Friday, January 25, 2008

On January 25, ...

... 1882, Adeline Virginia Stephen was born in London. She grew up in a literary household -- her father was an editor who once had been married to the daughter of William Makepeace Thackeray, author of the novel Vanity Fair. After studying at Kings College she became part of the Bloomsbury Group. In 1912 she married Leonard Woolf and took his surname to become Virginia Woolf (right). Under that name she would write many novels and other works. Personal favorite: her 1929 essay "A Room of One's Own," "a discussion of women’s writing and its historical economic and social underpinning." Afflicted with psychiatric disorders throughout her life, she died in 1941, drowning herself in a river near her country home.
... 1996, a judge in Red Deer, Alberta, Canada, awarded a judgment of $750,000 to Leilani Muir, 50, whom the province's Eugenics Board had sterilized without her knowledge in 1959. Having spent her early life in foster homes, the orphan Muir was placed at age 10 (below right) in the Provincial Training School for Mental Defectives, where she was "declared a "moron"" -- as it turned out, a false diagnosis -- "and approved for sterilization." Then a teenager, Muir was told the surgery was for removal of her appendix; only later in life did she learned she had been sterilized. Her successful lawsuit opened the door to many more such actions. This Alberta heritage website elaborates on the extent of the province's sterilization program during the 20th century:

Many thousands of people endured similar experiences under Alberta's Sterilization Act. In 1928, Alberta became one of two provinces and twenty-eight states in North America to pass such legislation. The Act was based on the principals of eugenics, meaning "good birth". It was believed that if only those people with desirable genes bore children, the human race as a whole would improve.
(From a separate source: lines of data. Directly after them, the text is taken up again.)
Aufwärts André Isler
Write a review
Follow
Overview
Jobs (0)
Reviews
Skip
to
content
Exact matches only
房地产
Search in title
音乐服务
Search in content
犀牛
The Alberta government and pressure groups including the United Farm Women of Alberta sought to limit the reproduction of many kinds of people, including visible minorities and the "feeble-minded". They attributed much of the rise of crime, poverty, alcoholism and other vices to these people.
Almost 3 000 people were sterilized under Alberta's Sterilization Act. Many more were not released because they would not consent to sterilization. Even in 1972, the year the Act was finally repealed, fifty-five people were sterilized for their "danger of transmission to the progeny of mental deficiency" and for being "incapable of intelligent parenthood".

For readers in the United States, the case calls to mind the similar challenge that Carrie Buck (left) brought before the Supreme Court in 1927. Her unsuccessful suit prompted Justice Oliver Wendell Holmes, Jr., to comment on behalf of 8 of the Court's 9 Justices: "Three generations of imbeciles are enough."